Au cours de la réunion de concertation en janvier 2000 entre les représentants de l’aimant, des chambres à muons, de l’alignement, des pieds supports et de la Coordination Technique, à l’instigation du coordinateur technique lui-même et en présence du chef du projet aimants, ces chiffres ont été présentés, étayés par de nombreux dessins. Le conflit potentiel a ainsi pu être perçu par les acteurs en présence, qui l’ignoraient ou le réfutaient. La discussion a pu alors être poursuivie en remplaçant les dimensions nominales par les dimensions enveloppes. Cette discussion a nécessité plusieurs réunions même après que les enveloppes eurent été adoptées comme outil d’aide à la résolution du problème. Les hypothèses et chiffres retenus pour l’établissement des

techniques et organisationnelles, et sur les différentes options possibles ont été l’objet d’âpres discussions entre les différents acteurs. En définitive, certaines chambres à muons ont été réduites pour augmenter le jeu total disponible, et les lattes ont dû être déplacées pour équilibrer ces jeux.

Sur cet exemple simple (et simplifié encore pour mon propos) de tolérancement unidimensionnel, on voit l’élaboration complexe des enveloppes, la difficulté de l’imposer dans le principe, de l’étayer convenablement sur les données disponibles, et de la convoquer dans la recherche de solutions acceptables. Le processus de coordination et de négociation ne peut pas faire fi des contraintes de chacun, mais permet en principe d’attribuer à chacun un espace dont il est seul détenteur sans souci de remise en question. Les évolutions de conception des systèmes conduisent parfois, au travers de ces procédures d’Engineering Change Request (au demeurant encore peu utilisées) à la renégociation complète de ces véritables « frontières internationales » que constituent ces enveloppes.

3.3.3. Importance et difficultés de la gestion de l’espace

Pour la Coordination Technique, la gestion des enveloppes constitue une activité essentielle. Garantir la compatibilité des systèmes est en effet l’une de ses missions principales. Il est nécessaire que chaque système connaisse l’espace qui lui est attribué, et que la Coordination Technique veille au respect strict de ces limites.

Dans l’exemple présenté ci-dessus, les longues discussions ont conduit à une réattribution des enveloppes respectives à l’issue de véritables négociations au cours desquelles chaque système a concédé qui une dimension qui une position qui une précision pour atteindre une solution. Dans d’autres exemples, la concession est unilatérale et forcée, et la Coordination Technique n'est pas toujours en mesure d’imposer une solution d’intérêt collectif.

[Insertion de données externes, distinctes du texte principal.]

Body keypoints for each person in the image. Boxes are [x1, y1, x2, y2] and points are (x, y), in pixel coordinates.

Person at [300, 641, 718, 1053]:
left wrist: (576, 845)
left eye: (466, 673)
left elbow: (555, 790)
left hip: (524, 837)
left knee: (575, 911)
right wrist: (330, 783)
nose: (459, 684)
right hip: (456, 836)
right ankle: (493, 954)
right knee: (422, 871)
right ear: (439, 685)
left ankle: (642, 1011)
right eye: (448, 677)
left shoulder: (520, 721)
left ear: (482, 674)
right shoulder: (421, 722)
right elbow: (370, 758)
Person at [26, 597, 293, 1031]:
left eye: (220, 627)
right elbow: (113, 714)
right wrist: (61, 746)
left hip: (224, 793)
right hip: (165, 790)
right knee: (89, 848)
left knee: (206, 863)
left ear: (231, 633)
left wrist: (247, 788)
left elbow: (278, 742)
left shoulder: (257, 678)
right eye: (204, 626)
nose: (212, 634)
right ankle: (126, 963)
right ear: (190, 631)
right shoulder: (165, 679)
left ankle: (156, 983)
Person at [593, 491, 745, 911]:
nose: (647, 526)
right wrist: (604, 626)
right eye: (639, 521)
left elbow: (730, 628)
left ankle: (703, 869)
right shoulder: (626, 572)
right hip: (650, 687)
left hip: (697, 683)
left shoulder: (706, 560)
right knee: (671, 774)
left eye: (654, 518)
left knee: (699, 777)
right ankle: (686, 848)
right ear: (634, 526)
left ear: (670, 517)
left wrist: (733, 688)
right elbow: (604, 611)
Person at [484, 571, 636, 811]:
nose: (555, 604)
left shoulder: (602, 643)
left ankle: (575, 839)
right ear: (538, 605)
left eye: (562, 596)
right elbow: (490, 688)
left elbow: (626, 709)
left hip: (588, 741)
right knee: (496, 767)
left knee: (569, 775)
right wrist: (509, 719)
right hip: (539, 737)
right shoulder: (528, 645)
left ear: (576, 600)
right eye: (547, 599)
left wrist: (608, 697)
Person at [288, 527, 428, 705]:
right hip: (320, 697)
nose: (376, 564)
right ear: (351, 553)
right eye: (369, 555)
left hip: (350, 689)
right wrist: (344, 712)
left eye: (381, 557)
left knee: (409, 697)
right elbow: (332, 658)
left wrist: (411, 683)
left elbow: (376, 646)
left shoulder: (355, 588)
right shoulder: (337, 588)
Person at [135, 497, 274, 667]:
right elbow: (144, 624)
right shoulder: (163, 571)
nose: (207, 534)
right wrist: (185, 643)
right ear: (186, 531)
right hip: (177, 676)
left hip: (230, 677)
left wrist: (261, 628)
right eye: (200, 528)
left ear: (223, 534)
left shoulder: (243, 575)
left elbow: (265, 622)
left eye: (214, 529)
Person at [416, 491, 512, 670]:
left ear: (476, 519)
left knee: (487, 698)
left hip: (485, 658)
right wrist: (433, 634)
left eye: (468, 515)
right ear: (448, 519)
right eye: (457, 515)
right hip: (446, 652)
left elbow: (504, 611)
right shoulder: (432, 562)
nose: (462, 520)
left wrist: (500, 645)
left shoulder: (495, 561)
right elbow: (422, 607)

Cet état de fait peut paraître étonnant. C’est que la Coordination Technique n'est pas un organe de management, contrairement à ce à quoi l’on pourrait s’attendre au vu de la mission qui lui est conférée. Ou plutôt c’est un organe de management sans pouvoir. Elle effectue les études, établit des enveloppes et les propose ; mais elle ne peut en imposer l’usage ni le respect que dans la mesure où les systèmes ont conscience de l’intérêt d’une solution commune, et ne souhaitent pas se camper sur des positions unilatérales, quand ils estiment que leur performance (ou

leurs intérêts particulier ? ou leur amour-propre ?) serait par trop remise en cause.

Dans ce contexte, les enveloppes, qui étaient un outil proposé pour gérer l’espace, ont parfois été reçues comme un instrument de pouvoir, et rejeté comme tel par des systèmes plus désireux d’assurer une performance optimale à leur propre détecteur que d’assurer la réalisabilité de l’ensemble du détecteur. Management du rêve, un management cauchemardesque.